L'échec Orange-Bouygues, une bonne nouvelle pour l'investissement
Pour Sébastien Soriano, le président de l'Arcep (Autorité de régulation des communications électroniques et des postes), l'échec du mariage Orange-Bouygues est loin d'être une catastrophe pour le secteur des télécoms français. Il pense même que le maintien de quatre opérateurs sur le marché est bon pour les investissements. Contrairement au discours des opérateurs. « La consolidation du secteur des télécoms en Europe est un raccourci intellectuel qui a été entretenu par le monde de la finance », affirme-t-il dans une interview donnée au Figaro. Selon lui, la plus forte pression qui s'exerce à quatre plutôt qu'à trois pousse les opérateurs à redistribuer la marge dans la baisse des prix ou à investir plutôt qu'à distribuer les gains aux actionnaires.
Or, toujours selon le porte-parole du régulateur, après quatre ans de guerre des prix initiée avec l'arrivée de Free sur le marché mobile en 2012, on arrive à « la fin de la régulation pro-low-cost et le début de celle pro-investissement [.] II faut une équipe de France de l'investissement qui soit portée par la pluralité des acteurs. Il n'y a pas de bon modèle, à trois ou à quatre. La régulation ne doit pas opposer la politique industrielle et celle de la concurrence.
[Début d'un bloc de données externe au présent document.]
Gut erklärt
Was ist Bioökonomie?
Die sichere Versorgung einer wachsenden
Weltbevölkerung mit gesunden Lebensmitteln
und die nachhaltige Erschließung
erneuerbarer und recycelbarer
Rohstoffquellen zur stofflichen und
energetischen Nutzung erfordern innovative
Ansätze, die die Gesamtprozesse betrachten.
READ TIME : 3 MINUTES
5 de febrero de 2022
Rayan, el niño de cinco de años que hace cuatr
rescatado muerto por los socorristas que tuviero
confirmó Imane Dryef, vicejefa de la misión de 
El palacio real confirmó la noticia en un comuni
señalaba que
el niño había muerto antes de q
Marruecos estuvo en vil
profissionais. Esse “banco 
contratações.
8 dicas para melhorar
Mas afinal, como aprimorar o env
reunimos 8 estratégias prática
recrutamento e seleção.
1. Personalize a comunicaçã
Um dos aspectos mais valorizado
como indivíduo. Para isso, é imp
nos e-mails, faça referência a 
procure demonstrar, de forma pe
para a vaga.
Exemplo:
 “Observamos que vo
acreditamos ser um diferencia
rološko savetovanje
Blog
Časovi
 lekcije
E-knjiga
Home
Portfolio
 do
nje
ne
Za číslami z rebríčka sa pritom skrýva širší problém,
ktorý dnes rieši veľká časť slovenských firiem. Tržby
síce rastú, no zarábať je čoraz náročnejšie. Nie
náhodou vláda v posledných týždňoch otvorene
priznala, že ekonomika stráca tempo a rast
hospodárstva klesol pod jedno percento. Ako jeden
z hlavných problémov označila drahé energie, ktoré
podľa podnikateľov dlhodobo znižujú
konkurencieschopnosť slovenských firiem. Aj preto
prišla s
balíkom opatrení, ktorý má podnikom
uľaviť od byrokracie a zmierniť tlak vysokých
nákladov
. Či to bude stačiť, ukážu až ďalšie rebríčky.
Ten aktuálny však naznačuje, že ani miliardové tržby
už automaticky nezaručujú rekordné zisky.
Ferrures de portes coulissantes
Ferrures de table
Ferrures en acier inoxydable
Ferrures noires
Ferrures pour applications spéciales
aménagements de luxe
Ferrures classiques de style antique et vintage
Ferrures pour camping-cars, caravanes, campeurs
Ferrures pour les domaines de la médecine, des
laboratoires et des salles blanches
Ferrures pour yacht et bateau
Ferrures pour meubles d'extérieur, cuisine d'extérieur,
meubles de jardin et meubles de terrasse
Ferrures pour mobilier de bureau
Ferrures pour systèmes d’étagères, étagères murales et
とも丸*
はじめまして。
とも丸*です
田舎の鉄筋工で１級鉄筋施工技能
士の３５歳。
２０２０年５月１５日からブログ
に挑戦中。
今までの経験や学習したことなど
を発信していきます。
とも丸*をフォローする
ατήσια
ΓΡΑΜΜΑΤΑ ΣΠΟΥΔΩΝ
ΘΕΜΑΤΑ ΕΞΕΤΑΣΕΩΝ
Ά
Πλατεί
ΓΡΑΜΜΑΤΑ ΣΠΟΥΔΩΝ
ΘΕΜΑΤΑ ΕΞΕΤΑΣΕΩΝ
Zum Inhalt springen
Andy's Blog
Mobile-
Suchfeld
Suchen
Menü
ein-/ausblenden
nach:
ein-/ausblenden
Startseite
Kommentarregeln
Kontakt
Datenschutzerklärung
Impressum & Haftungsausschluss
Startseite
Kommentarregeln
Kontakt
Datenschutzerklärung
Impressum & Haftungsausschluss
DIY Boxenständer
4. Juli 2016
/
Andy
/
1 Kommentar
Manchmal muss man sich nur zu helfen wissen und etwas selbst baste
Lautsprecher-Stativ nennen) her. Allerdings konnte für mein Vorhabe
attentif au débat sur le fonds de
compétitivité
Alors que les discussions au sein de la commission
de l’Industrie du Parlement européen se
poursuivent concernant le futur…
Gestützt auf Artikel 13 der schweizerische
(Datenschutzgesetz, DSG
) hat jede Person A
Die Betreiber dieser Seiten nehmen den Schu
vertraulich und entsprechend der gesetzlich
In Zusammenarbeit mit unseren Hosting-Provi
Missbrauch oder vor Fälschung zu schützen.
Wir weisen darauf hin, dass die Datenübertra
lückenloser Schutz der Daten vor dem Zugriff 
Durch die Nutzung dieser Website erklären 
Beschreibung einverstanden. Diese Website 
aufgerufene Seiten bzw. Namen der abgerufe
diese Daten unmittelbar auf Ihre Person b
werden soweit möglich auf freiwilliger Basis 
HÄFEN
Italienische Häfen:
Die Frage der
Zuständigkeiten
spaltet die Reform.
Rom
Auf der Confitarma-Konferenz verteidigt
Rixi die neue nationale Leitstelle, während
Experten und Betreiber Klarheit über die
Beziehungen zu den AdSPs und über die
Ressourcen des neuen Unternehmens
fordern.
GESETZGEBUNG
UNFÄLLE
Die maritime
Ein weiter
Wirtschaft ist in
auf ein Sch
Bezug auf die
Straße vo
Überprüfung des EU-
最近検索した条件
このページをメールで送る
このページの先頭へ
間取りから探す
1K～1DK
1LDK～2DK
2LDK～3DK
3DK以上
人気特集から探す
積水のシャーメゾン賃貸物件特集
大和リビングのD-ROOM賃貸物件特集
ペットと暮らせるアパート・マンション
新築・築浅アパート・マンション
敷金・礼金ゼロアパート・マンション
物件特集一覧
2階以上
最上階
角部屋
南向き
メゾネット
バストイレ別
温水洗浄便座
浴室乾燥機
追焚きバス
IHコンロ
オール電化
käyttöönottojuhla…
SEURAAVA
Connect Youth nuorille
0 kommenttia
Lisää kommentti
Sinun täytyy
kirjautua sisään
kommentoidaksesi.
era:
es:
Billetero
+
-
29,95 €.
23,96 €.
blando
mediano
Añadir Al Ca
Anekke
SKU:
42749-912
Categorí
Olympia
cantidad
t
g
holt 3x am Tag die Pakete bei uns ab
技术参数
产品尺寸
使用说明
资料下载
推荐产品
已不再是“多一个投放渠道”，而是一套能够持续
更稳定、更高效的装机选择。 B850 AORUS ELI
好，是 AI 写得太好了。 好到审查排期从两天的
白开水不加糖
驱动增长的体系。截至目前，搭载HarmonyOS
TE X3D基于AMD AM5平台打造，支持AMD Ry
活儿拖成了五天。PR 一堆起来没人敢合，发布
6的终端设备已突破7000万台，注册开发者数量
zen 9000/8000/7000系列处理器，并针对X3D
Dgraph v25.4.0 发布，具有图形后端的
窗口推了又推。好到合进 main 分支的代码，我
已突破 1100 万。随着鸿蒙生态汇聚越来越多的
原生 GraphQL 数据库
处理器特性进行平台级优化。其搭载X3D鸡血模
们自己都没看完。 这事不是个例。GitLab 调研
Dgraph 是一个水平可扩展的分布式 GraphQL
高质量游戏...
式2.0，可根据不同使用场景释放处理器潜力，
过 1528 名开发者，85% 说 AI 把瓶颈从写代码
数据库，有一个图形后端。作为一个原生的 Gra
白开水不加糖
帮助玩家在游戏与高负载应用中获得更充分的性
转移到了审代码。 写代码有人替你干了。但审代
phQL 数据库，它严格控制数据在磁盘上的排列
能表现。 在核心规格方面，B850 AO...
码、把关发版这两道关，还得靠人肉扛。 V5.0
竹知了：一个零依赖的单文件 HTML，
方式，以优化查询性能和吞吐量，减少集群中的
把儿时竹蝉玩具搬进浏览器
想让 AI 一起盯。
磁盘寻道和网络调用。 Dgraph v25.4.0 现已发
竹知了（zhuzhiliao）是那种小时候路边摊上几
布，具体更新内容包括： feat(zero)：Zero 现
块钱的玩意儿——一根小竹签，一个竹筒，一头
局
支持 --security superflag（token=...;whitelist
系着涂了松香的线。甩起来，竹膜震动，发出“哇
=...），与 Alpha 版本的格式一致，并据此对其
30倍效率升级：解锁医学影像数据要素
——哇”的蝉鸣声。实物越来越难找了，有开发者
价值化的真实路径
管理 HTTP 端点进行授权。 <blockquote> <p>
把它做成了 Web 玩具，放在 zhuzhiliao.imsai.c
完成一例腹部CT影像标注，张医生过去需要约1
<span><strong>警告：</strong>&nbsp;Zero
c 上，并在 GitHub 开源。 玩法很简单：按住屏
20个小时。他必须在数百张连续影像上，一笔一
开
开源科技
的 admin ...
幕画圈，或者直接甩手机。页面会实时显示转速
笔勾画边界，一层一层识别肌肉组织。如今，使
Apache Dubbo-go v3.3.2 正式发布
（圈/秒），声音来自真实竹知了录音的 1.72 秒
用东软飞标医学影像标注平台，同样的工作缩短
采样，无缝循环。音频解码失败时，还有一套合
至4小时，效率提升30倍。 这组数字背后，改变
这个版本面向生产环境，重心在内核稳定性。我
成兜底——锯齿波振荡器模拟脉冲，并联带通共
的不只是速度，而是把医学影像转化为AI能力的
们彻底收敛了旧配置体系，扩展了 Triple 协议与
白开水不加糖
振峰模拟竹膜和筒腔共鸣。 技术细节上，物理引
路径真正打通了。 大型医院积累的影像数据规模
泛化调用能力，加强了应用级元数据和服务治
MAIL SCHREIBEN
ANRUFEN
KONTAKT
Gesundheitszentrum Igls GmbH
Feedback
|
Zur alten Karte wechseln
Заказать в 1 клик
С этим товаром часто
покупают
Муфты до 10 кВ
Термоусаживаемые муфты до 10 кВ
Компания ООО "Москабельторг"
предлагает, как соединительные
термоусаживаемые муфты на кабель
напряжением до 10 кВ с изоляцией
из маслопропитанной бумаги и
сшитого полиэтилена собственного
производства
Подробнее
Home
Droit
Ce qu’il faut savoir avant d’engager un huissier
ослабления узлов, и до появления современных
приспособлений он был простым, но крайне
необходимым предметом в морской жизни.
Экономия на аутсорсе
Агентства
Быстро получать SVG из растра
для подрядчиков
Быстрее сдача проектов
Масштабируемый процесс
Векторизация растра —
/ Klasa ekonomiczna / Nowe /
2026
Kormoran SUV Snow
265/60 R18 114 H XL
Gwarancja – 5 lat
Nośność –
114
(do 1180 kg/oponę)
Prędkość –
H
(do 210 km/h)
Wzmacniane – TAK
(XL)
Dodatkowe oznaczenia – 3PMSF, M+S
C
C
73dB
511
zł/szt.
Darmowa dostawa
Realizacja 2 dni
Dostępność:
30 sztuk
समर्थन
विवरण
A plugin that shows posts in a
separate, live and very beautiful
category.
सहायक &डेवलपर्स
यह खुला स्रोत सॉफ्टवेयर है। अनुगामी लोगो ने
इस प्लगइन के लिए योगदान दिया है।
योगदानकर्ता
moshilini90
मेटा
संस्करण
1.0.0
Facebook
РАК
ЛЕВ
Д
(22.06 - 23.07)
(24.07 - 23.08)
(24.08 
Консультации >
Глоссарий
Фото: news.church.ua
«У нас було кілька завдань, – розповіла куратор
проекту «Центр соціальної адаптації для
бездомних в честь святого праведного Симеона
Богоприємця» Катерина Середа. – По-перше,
Cette dernière n'est qu'un moyen, la priorité c'est l'investissement. » Un discours que ne renierait probablement pas son prédécesseur, Jean-Ludovic Silicani, à qui il a été reproché d'avoir introduit le très concurrentiel quatrième opérateur mobile sur le marché (oubliant dans les faits que l'attribution des licences mobiles étaient taillée pour 4 opérateurs dès l'origine). « Dans le mobile, nous allons nous assurer que les quatre sont bien dans une logique d'investissement », insiste Sébastien Soriano.
L'amorce de la fin de l'itinérance 3G de Free
Ce qui va pousser l'Arcep à accélérer la fin de l'itinérance 3G de Free sur le réseau d'Orange. Le régulateur a présenté début janvier sa feuille de route sur la question. Un dossier mis en suspens avec les discussions sur le mariage Orange-Bouygues. « Maintenant que ce dossier est clos, nous reprenons les travaux. Les opérateurs doivent nous remettre leurs conclusions le 15 avril. » Selon le dossier présenté par l'Autorité, l'extinction de l'itinérance doit commencer avant fin 2017 pour un arrêt total de la 3G entre 2018 et 2020, et avant 2022 pour la 2G. « Tout couper aujourd'hui, ce serait priver sans justification des millions de consommateurs de réseau, et le devoir du régulateur est aussi de protéger les utilisateurs. » Sébastien Soriano entend par ailleurs appliquer la même logique de traitement à l'accord de mutualisation des réseaux signé entre Bouygues Telecom et SFR dans les zones moins denses. « Pour l'itinérance 4G de SFR chez Bouygues Telecom, nous proposons des échéances fermes de sortie, entre 2016 et 2018. »
Côté, fixe, Sébastien Soriano constate un meilleur taux d'adoption de la fibre (autour de 20 à 25%) que le câble (10 à 15%). « Les investissements dans la fibre génèrent des abonnés et donc des revenus », assure-t-il. Des investissements essentiellement portés par Orange aujourd'hui. Au risque de réinstaurer un monopole?? Une situation que veut absolument éviter le président qui craint plus un duopole dans le très haut débit (THD) avec SFR. Quitte à « mettre à jour si nécessaire la régulation d'Orange ». Mais surtout en incitant les concurrents à déployer leurs propres réseaux fibre en augmentant les tarifs de dégroupage de l'ADSL dans le cadre du plan d'extinction du cuivre, ce qui les pousseraient à s'affranchir de la boucle locale opérée par Orange.
Démocratiser l'accès fibre aux PME
Sur le marché des entreprises, là aussi, le porte-parole de l'Arcep veut casser le duopole Orange Business Services - SFR Business au profit d'acteurs alternatifs de services (comme Coriolis) ou d'infrastructure (comme le tout nouveau Kosc) ou, naturellement, Bouygues Telecom, pour l'accès des PME à la fibre. Une concurrence nouvelle qui devrait générer des tarifs plus abordables pour elles. « C'est-à-dire 200-300 euros par mois, contre parfois plus de 1?000 euros par mois aujourd'hui », précise Sébastien Soriano. L'accès des PME aux offres très haut débit s'intègre d'ailleurs comme l'un des 12 travaux que l'Arcep entend accomplir avant la fin 2017.